Skip Bayless Called Johnny Manziel an Alcoholic on First Take
In the history of ESPN, the show that causes the most “foot-in-the-mouth” moments has to be First Take. Currently hosted by Stephen A. Smith — who himself was suspended about questionable comments on domestic abuse — and the severely criticized Skip Bayless, the show has provided some genuinely great unscripted moments.
Perhaps one of the best/worst of 2014 happened today, when Bayless called Johnny Manziel an alcoholic and a liar: following a question from Smith, Bayless stated “[Johnny Manziel] has a problem. If you want to call him an alcoholic, I’ll go that far. I think he can’t handle his alcohol.” Well, first it is important to note that this is indeed his opinion: at the same time, to call someone an alcoholic because of what the media reports is a bit drastic. These comments are in response to the latest Manziel story: where he was fined for being late for a treatment on his injured hamstring. Some have suggested Manziel threw a party, which directly resulted in this fine, as well as Gordon’s suspension: but Johnny has since claimed these allegations are “100 percent false.”

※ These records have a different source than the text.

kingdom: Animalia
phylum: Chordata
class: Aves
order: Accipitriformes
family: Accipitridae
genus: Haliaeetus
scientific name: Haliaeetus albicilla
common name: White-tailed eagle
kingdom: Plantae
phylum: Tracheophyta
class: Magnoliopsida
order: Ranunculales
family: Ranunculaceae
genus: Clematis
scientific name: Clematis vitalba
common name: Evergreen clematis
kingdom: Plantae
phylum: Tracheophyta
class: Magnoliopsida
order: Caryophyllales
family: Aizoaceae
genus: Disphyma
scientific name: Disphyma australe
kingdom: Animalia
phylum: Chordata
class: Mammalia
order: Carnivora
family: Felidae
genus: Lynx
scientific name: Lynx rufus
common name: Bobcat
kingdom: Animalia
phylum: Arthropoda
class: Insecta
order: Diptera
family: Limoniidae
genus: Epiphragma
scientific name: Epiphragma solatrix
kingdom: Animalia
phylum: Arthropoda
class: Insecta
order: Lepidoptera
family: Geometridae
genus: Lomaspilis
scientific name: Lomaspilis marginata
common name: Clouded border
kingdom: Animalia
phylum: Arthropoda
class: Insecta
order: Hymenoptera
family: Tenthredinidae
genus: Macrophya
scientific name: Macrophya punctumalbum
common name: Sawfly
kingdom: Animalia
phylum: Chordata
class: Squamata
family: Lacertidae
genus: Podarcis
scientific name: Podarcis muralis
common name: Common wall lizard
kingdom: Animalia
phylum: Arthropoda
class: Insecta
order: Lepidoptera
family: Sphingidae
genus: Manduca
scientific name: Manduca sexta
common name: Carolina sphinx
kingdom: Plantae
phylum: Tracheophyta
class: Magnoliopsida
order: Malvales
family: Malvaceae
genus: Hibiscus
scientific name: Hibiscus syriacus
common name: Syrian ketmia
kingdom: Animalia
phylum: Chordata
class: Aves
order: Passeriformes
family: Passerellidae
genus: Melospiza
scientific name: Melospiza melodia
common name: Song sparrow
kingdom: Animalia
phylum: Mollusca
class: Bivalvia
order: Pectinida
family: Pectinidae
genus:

Now, does Bayless have proof of this alcoholism, minus the few stories written about the star? Probably not: thus saying he has a problem undermines the disease, hurts the integrity of ESPN and worsens Manziel’s already tarnished image. And since today’s episode, plenty of fans have took to Twitter to show how appalled they were by Skip’s comments.
Suspend Skip Bayless. Calling Manziel an alcoholic shows a serious lack of understanding a serious topic
— Matt Wispe (@WispeyTheKid) December 29, 2014
— Jason Lindquist (@linky) December 29, 2014
I for one have never despised Skip Bayless like other people: in fact, First Take is sometimes a very entertaining show. At the same time, a journalist should never make a statement like that without any evidence whatsoever. Yes, Manziel has made some poor decisions in the limelight: but can being a 22-year-old kid really be confused with such a serious disease — which affects roughly 17 million individuals in America.